Student Columns: Index(['Hours Studied', 'Previous Scores', 'Extracurricular Activities',
       'Sleep Hours', 'Sample Question Papers Practiced', 'Performance Index'],
      dtype='object')


In [15]:
target_col = None
for col in student_df.columns:
    if 'g3' in col.lower() or 'grade' in col.lower() or 'score' in col.lower() or 'target' in col.lower():
        target_col = col
        break

if not target_col:
    raise ValueError("❌ Target column like 'G3', 'Grade', or 'Score' not found. Please check the file.")

print(f"🎯 Target column detected: {target_col}")

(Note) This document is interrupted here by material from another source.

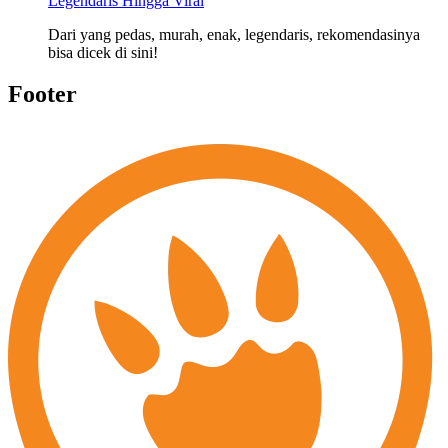
Legendaris Hingga Viral
Dari yang pedas, murah, enak, legendaris, rekomendasinya
bisa dicek di sini!
Footer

🎯 Target column detected: Previous Scores


In [17]:
# Step 6: Prepare features and labels
X_reg = student_df.drop(target_col, axis=1)
y_reg = student_df[target_col]

# Encode categorical variables
X_reg = pd.get_dummies(X_reg, drop_first=True)

# Train-test split
X_train_reg, X_test_reg, y_train_reg, y_test_reg = train_test_split(X_reg, y_reg, test_size=0.2, random_state=42)



In [18]:
# Step 7: Define hyperparameter grid
param_grid_reg = {
    'n_estimators': [50, 100],
    'max_depth': [3, 5],
    'subsample': [0.7, 1.0],
    'colsample_bytree': [0.7, 1.0],
    'learning_rate': [0.1]
}


In [19]:
# Step 8: Train using GridSearchCV
xgb_reg = XGBRegressor(objective='reg:squarederror', random_state=42)
grid_reg = GridSearchCV(xgb_reg, param_grid_reg, cv=3, scoring='neg_mean_squared_error', n_jobs=-1)
grid_reg.fit(X_train_reg, y_train_reg)

In [20]:
# Step 9: Evaluate
best_reg = grid_reg.best_estimator_
y_pred_reg = best_reg.predict(X_test_reg)
rmse = np.sqrt(mean_squared_error(y_test_reg, y_pred_reg))

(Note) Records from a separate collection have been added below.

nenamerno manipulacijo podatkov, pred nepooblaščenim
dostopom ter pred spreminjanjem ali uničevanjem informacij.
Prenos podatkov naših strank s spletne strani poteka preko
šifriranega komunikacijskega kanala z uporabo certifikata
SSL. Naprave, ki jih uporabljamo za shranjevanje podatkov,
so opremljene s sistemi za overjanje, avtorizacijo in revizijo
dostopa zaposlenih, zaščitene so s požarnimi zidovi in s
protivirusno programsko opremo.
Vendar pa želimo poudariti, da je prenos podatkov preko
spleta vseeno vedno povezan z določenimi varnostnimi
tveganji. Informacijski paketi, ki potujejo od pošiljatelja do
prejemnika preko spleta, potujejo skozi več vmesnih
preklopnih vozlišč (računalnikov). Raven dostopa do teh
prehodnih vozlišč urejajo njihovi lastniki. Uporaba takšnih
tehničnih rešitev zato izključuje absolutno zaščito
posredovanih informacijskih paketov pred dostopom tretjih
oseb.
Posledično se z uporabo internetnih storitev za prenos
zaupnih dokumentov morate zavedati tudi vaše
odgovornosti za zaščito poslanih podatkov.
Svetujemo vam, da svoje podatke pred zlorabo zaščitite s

print("\n✅ Regression Results:")
print("Best Parameters:", grid_reg.best_params_)
print("Test RMSE:", rmse)


✅ Regression Results:
Best Parameters: {'colsample_bytree': 1.0, 'learning_rate': 0.1, 'max_depth': 5, 'n_estimators': 100, 'subsample': 0.7}
Test RMSE: 1.9869876393095456